Yet the government has chosen to directly attack universal health care with its $7 co-payment, and to crimp future pension rates by reducing the rate of pension indexation.
The political implications are fascinating. Labor has already regained some momentum, something few expected so soon after its crushing election defeat.
With something to fight for, finally, Bill Shorten’s budget reply speech showed an energy that many doubted he ever possessed.
More deeply, perceptive commentators are musing about what the savage public reaction means for the broader neoliberal project, in which “reforms” like doctor’s fees, cuts to benefits and deregulated higher education are presented as necessary for the ultimate goal of a stronger economy.
The championing of economic growth as the ultimate public good is a project shared by both major parties, but they appear to have forgotten that many voters were never that interested in a stronger economy for its own sake.

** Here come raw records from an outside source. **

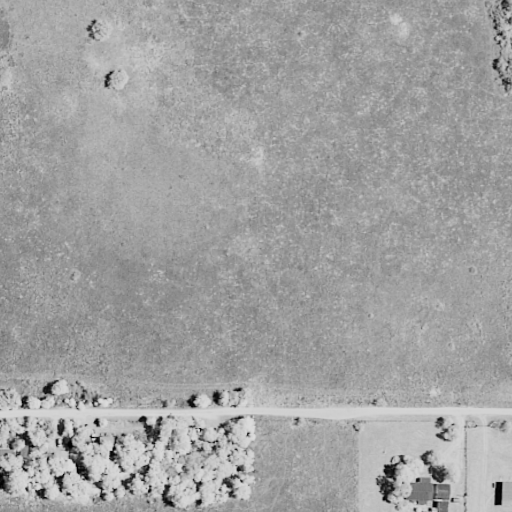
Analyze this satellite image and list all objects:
road: (255, 411)
road: (460, 433)
building: (4, 448)
building: (23, 451)
road: (488, 461)
building: (418, 489)
building: (441, 490)
building: (505, 491)
building: (441, 505)
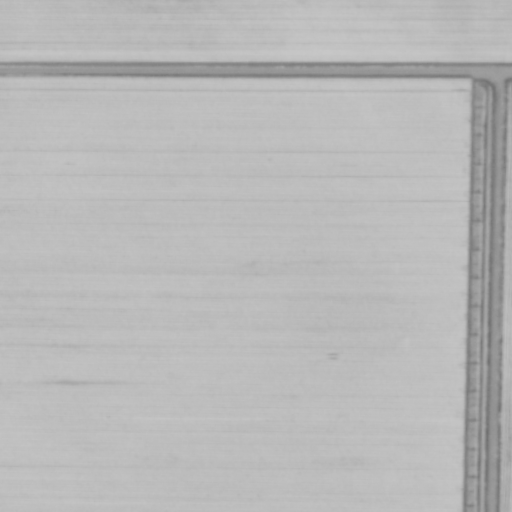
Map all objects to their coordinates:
crop: (350, 124)
crop: (245, 275)
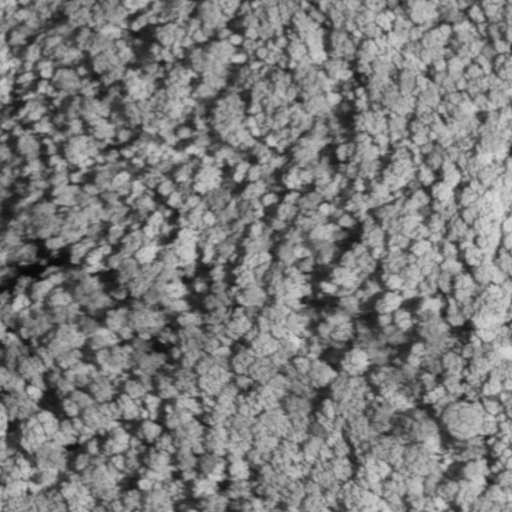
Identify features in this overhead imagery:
road: (451, 229)
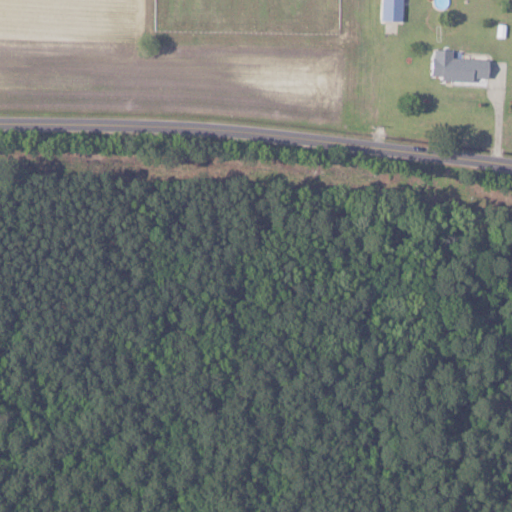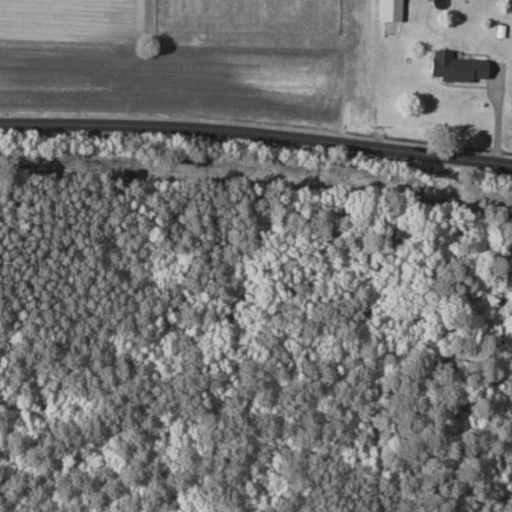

As the Piping Shrike blog noted this week, “the real problem for the government is not even the overwhelming majority of voters who think they will be worse off, but the unusual majority that think it will all have been for nothing to fix the economy.”
Public opinion is a fickle beast and the pundits who try to predict it are soon embarrassed. Even so, it does seem that the budget marks an inflection point in the fortunes of the new government.
The critical moments for the Rudd and Gillard governments both came well before the subsequent elections that marked their fates: approval for Rudd collapsed after his decision to abandon the “great moral challenge” of carbon pricing, while Gillard’s reign was shaped early by her backflip on the carbon tax.
The worry for Coalition strategists is that the budget will come to define a negative popular image of the Abbott government for the remainder of this term.